Self hosted a solution? If you're looking for true 100% I'd set up exchange failover cluster. Not the cheapest - but you pay for a solid fail over system.
@praveen - In the past, the only way that I was able to get close to this as a service for a large client was to have mx1 and mx2 outside mail servers/spam scanners relaying inbound mail to a local mail server at the customer location, with an rsync'ed local backup machine ready to replace the primary local server if it blew up. If the customer's Internet service when down they still had their mailboxes available, it apeared to them that outgoing mail was sent, but they not send or receive mail. As @Jar said 100% mail service uptime is not an easy, or cheap thing to do. It is also seldom really required.
you use your OWN domain with Gapps. the paid for version especially, but also possible with the free version
office365 - do they say 100% uptime?
there's a big difference between offering 99.9%, 99.999%, and 100% uptime. the different is money. must be very mission critical if 5nines isn't good enough
Well then the paid version using their domain.
As @Jar pointed out, what you're asking for isn't cheap. Seems like it costs about $50/user/year.
On the comment of @FrankZ, MXGuarddog is nice and really affordable -- I just finished setting up a company with them for email filtering. The LDAP integration makes things really easy if you have an AD setup. They will be your primary mail servers. From there, you can forward all of your mail to a local server on site. If your server goes down they will attempt to redeliver. At this point a VM cluster will come in handy for redundancy.
Office365 is pretty good, but I doubt even Microsoft guarantee 100% uptime and even if they did all it would actually entail is getting some of your money back if it did go down.
100% uptime is practically impossible to achieve, even with HA and multiple backup systems it's still possible for something to fall over and at some point there is going to be a requirement to perform some maintenance.
The first question I'd be asking is does your client really need 100% uptime or is 99.9x% and being with a provider that's large enough to have a team on it within minutes if something does go wrong actually sufficient.
There are a few LDAP based solutions that can handle HA email, and they are about the least hassle of the various options outside of exchange; Kolab can do it as well I believe and that is free. But really don't go down this route unless you have a lot of experience in this area, as while its still easier than any alternative its still very complex.
Just get them to use a provider who specialises in HA email hosting, there are a few who have good reputations as hosting your own email is really a mugs game as its a lot of hassles for little benefit. As many have mentioned advise them to go with Rackspace or Gmail, both have good reputations. Note Office365 had a serious down time (12+ hours) a few months ago, so I personally would steer clear of them at the moment.
I vouch for Rackspace Email Hosting, been using them for SavvyReady for about a year. No problems so far. I've also used them to provide reliable email services for clients of mine, they haven't had a single issue.
It's cheap, though, only $2 per mailbox, per month.

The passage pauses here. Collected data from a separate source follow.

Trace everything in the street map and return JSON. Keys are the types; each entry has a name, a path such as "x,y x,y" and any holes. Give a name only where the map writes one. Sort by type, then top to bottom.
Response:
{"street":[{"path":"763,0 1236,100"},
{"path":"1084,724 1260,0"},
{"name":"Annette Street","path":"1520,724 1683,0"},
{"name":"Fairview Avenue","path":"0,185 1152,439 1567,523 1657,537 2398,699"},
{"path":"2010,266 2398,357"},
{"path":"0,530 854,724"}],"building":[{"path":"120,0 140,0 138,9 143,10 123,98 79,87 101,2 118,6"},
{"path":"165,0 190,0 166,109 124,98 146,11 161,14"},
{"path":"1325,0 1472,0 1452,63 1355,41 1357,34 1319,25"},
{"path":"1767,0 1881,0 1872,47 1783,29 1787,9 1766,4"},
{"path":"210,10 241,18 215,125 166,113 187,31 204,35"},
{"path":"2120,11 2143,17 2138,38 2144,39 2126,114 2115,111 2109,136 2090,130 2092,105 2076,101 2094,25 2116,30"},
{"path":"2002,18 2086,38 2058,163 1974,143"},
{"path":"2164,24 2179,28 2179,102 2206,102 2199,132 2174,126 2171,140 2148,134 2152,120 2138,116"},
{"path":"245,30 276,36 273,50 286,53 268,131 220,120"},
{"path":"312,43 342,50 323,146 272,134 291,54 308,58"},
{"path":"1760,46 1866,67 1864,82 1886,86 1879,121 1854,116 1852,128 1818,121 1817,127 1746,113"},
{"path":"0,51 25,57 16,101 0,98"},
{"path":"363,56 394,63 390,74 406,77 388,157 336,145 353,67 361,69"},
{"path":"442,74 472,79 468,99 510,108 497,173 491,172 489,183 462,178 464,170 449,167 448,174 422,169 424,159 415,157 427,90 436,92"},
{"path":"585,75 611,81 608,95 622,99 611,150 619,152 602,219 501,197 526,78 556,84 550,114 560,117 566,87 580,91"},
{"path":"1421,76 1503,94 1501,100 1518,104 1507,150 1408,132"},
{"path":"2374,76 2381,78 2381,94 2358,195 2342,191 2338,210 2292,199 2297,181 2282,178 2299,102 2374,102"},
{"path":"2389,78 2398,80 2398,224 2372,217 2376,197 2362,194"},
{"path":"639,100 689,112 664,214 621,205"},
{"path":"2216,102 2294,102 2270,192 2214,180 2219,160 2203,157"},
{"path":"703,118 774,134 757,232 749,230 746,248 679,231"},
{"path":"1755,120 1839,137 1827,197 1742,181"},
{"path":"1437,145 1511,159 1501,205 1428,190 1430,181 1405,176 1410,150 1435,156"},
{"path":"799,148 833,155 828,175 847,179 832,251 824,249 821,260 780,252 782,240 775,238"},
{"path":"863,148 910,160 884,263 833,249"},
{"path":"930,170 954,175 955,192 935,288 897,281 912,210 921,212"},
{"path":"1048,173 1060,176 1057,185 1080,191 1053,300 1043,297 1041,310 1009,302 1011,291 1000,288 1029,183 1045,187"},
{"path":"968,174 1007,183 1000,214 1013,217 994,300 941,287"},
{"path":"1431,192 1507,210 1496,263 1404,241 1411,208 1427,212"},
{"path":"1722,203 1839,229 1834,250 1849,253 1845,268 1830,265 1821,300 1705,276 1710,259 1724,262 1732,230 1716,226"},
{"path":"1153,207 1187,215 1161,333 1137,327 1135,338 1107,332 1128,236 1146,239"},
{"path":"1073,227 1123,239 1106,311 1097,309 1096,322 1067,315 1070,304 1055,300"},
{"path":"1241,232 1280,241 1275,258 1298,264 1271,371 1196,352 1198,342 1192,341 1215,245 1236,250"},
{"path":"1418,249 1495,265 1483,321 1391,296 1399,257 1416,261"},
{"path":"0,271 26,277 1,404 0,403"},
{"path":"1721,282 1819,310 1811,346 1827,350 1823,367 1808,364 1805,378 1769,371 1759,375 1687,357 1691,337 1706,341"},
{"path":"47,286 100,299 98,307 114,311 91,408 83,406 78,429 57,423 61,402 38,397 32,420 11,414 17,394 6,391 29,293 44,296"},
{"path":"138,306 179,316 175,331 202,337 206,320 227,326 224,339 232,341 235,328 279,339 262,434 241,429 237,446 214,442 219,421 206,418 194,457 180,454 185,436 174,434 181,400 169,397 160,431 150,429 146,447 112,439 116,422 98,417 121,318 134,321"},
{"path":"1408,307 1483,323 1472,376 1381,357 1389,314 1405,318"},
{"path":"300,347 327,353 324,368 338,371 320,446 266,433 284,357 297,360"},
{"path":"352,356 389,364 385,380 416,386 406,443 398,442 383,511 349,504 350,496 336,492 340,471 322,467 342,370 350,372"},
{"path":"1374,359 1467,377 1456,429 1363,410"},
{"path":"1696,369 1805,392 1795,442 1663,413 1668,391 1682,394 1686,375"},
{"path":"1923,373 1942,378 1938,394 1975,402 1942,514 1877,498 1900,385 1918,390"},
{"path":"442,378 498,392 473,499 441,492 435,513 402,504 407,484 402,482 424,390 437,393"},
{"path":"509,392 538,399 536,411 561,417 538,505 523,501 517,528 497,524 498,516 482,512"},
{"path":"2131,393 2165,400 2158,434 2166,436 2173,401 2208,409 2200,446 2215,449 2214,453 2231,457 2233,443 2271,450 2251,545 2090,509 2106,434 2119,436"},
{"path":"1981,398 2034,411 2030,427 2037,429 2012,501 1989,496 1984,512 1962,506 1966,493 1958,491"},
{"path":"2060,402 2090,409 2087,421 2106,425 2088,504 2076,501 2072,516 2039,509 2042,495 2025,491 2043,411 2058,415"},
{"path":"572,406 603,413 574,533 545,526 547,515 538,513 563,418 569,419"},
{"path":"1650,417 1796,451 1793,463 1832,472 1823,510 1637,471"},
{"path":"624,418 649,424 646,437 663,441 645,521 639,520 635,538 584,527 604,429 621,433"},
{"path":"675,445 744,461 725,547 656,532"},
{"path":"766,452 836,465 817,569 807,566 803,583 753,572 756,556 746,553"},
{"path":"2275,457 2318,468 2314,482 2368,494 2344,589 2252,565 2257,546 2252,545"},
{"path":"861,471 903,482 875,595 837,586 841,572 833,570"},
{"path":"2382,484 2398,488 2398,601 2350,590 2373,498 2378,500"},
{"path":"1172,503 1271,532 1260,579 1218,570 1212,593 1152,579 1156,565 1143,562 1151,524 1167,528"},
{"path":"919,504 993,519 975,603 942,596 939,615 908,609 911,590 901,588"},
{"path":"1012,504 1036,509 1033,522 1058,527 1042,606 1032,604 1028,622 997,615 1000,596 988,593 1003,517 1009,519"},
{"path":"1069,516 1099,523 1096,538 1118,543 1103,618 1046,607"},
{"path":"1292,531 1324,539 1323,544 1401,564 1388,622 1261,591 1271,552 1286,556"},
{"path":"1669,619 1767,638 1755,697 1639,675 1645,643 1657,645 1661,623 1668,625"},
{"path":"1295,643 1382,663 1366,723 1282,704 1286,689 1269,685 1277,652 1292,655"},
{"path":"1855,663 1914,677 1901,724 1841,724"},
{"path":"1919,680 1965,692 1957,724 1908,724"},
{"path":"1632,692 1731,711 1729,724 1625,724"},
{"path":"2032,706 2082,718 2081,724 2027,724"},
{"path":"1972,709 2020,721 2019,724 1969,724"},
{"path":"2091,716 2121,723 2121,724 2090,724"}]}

I found out www.servermx.com that for me got the best value for the money
They are reliable, gives customized solutions at low cost and, moreover, also gives support via telephone (and, despite my bad horrible English, they understood my needs).My customers are happy even if they own little companies (the biggest is made of 20 employes ) but they still find agreable the mix of vps + web management + email that i'm providing them.